Chinese tech giant Tencent has revealed the latest version of its open-source video generation model, DynamiCrafter, on GitHub. Leveraging the diffusion method inspired by physics, the AI tool transforms captions and still images into seconds-long videos.
The second generation of the model produces videos at an improved pixel resolution of 640×1024, showcasing its advancement since its initial release in October.
The key differentiator for DynamiCrafter, according to an academic paper by its developers, lies in broadening the applicability of image animation techniques to a more general visual content spectrum. The model incorporates the motion prior of text-to-video diffusion by using the image as guidance, setting it apart from traditional techniques that focus on specific domains like natural scenes or human motions.

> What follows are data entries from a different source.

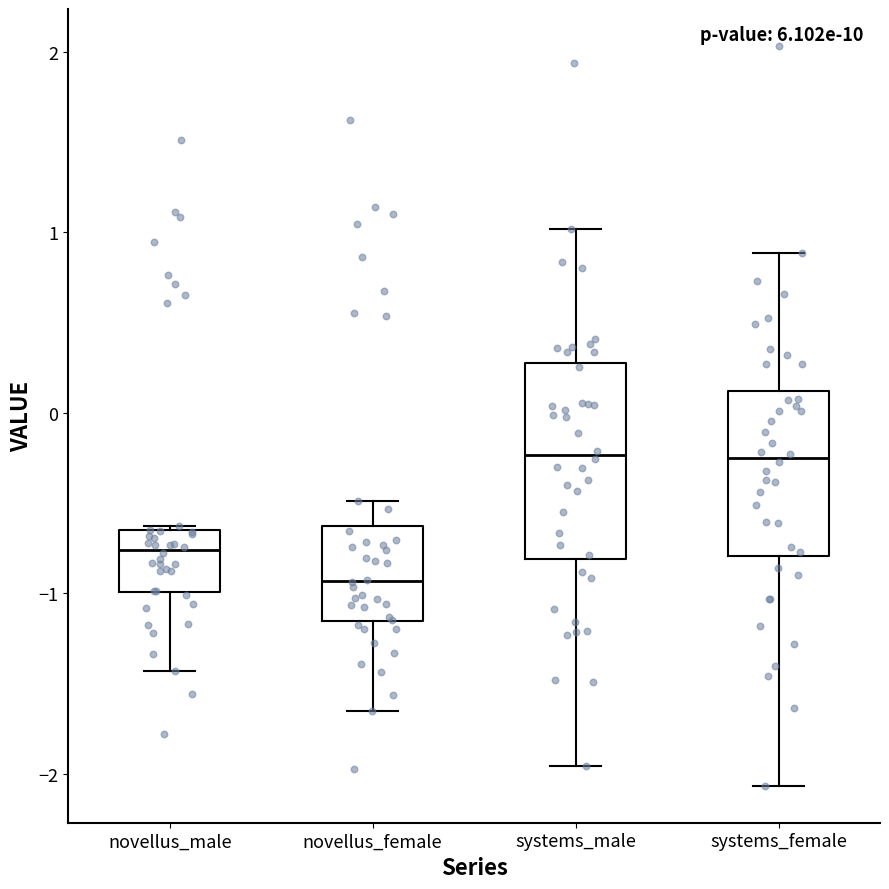

Reading left to right, read every box against the y-axis: the position of its median line, the range the box covers, and the ends of its whiskers. The values are not printed on the chart, so give them approximately, as read against the axis.

novellus_male: median -0.8, box -1.0 to -0.7, whiskers -1.4 to -0.6
novellus_female: median -0.9, box -1.2 to -0.6, whiskers -1.7 to -0.5
systems_male: median -0.2, box -0.8 to 0.3, whiskers -2.0 to 1.0
systems_female: median -0.3, box -0.8 to 0.1, whiskers -2.1 to 0.9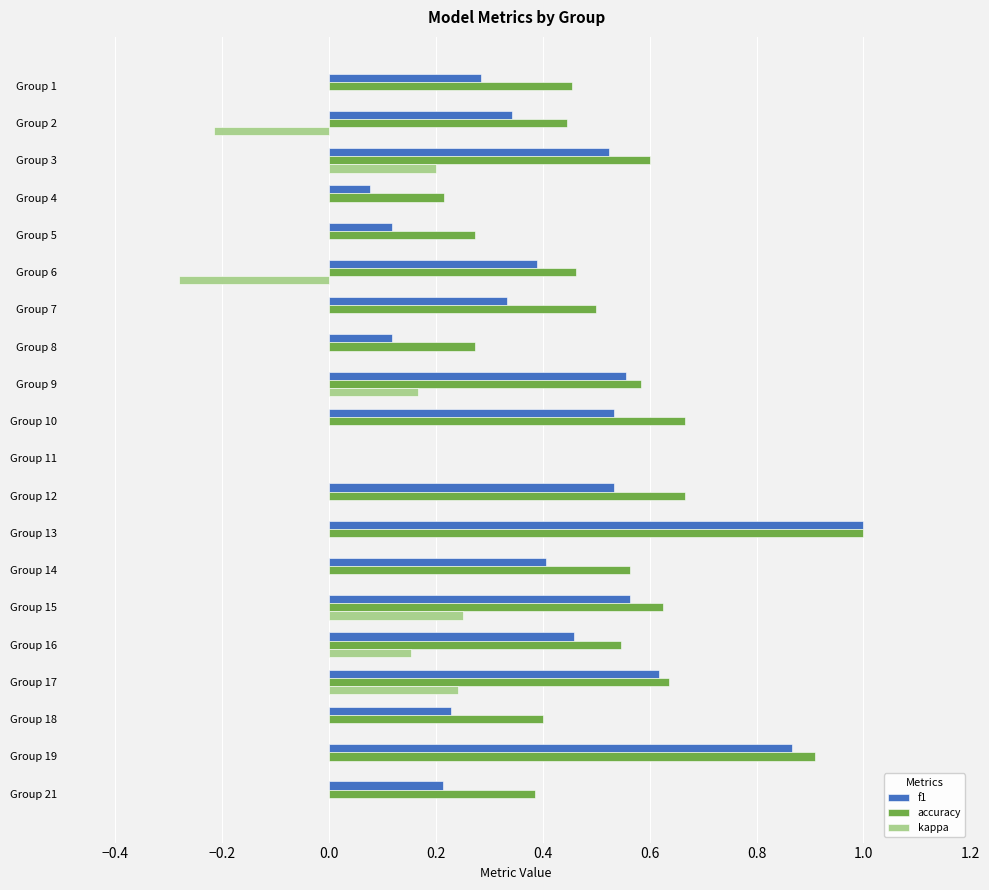

What is the greatest value displayed?

1.0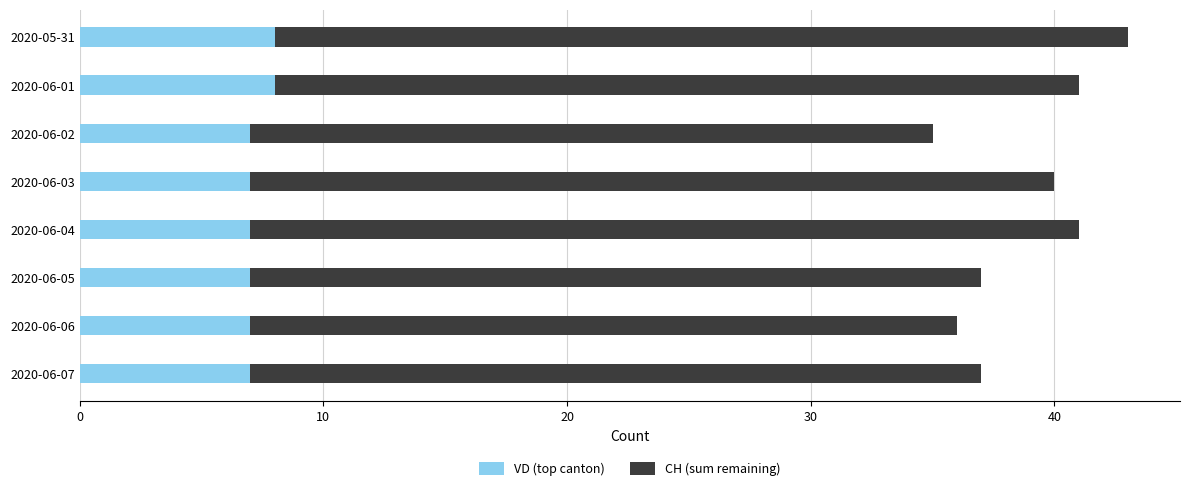

Is it true that VD (top canton) equals 3 at 2020-05-31?

False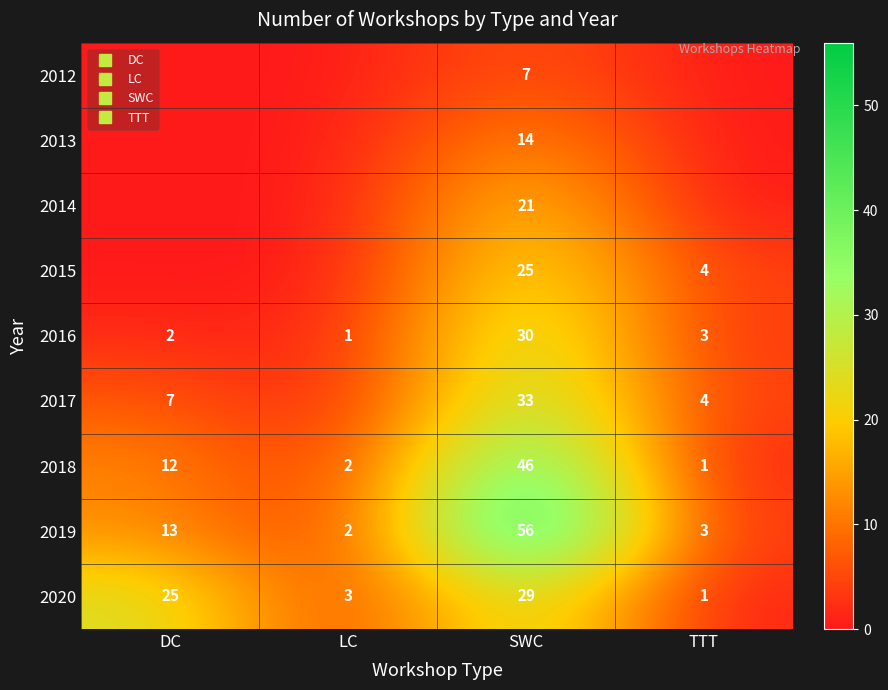

What is the maximum value shown in the chart?

56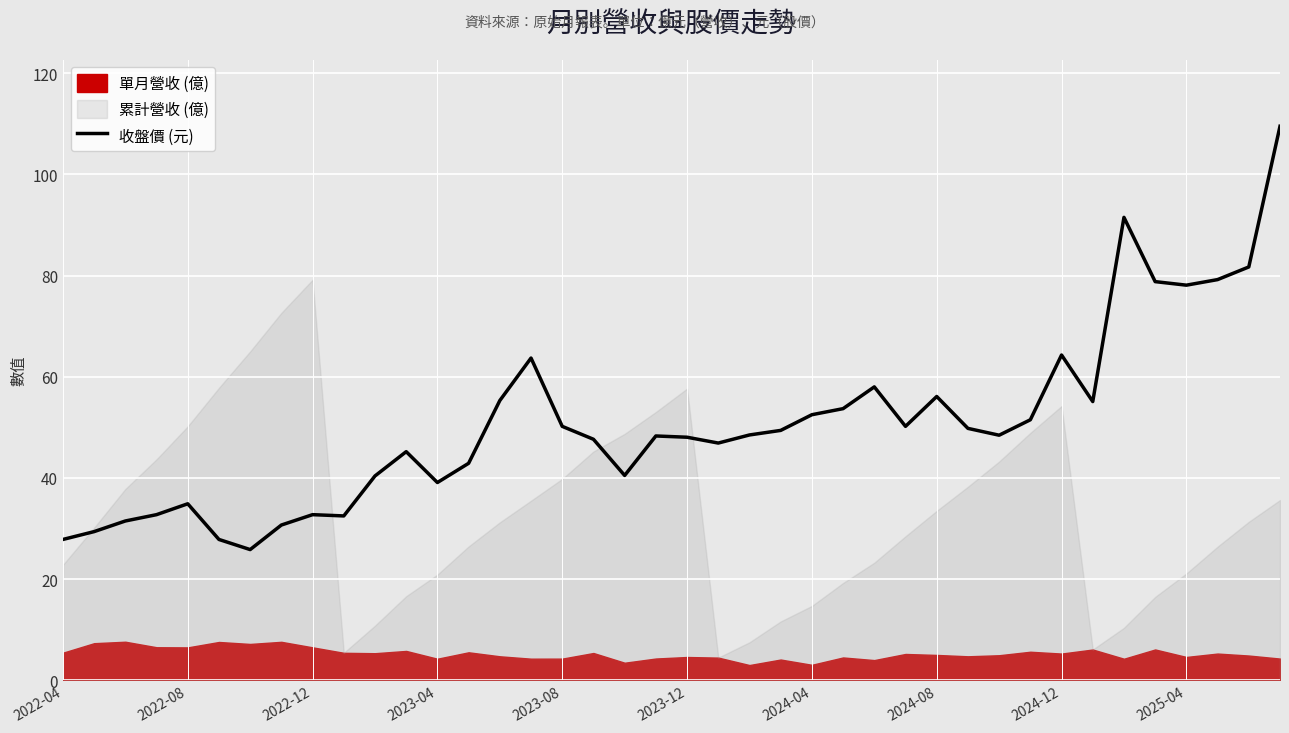

What is the difference between the values at 24 and 31?

1.0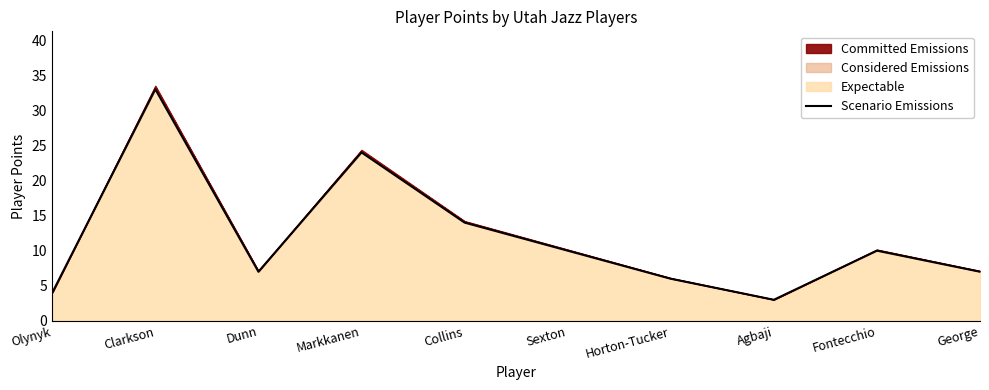

What is the value of the 4th point from the left?

24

DynamiCrafter vs Stable Diffusion
In a comparison demo with Stable Video Diffusion and Pika Labs, DynamiCrafter exhibits slightly more animated results, emphasizing its potential in the evolving field of generative videos. While none of the models, including DynamiCrafter, currently produce full-fledged movies, generative videos are gaining attention in the AI landscape after the success of generative text and images.
DynamiCrafter
— AK (@_akhaliq) February 5, 2024
Demo: https://t.co/im9Jb6xH3y
model: https://t.co/jvp6qku3MN
Animating Open-domain Images with Video Diffusion Priors pic.twitter.com/sq3x3SMa5t
Tencent joins other Chinese tech giants like ByteDance, Baidu, and Alibaba in advancing AI video generation. ByteDance’s MagicVideo and Baidu’s UniVG have posted demos on GitHub, while Alibaba has open-sourced its video generation model VGen.
This move aligns with the global trend of Chinese tech firms sharing AI technologies with the broader developer community. The continued focus on AI video generation indicates its potential as a significant frontier in the ongoing AI race.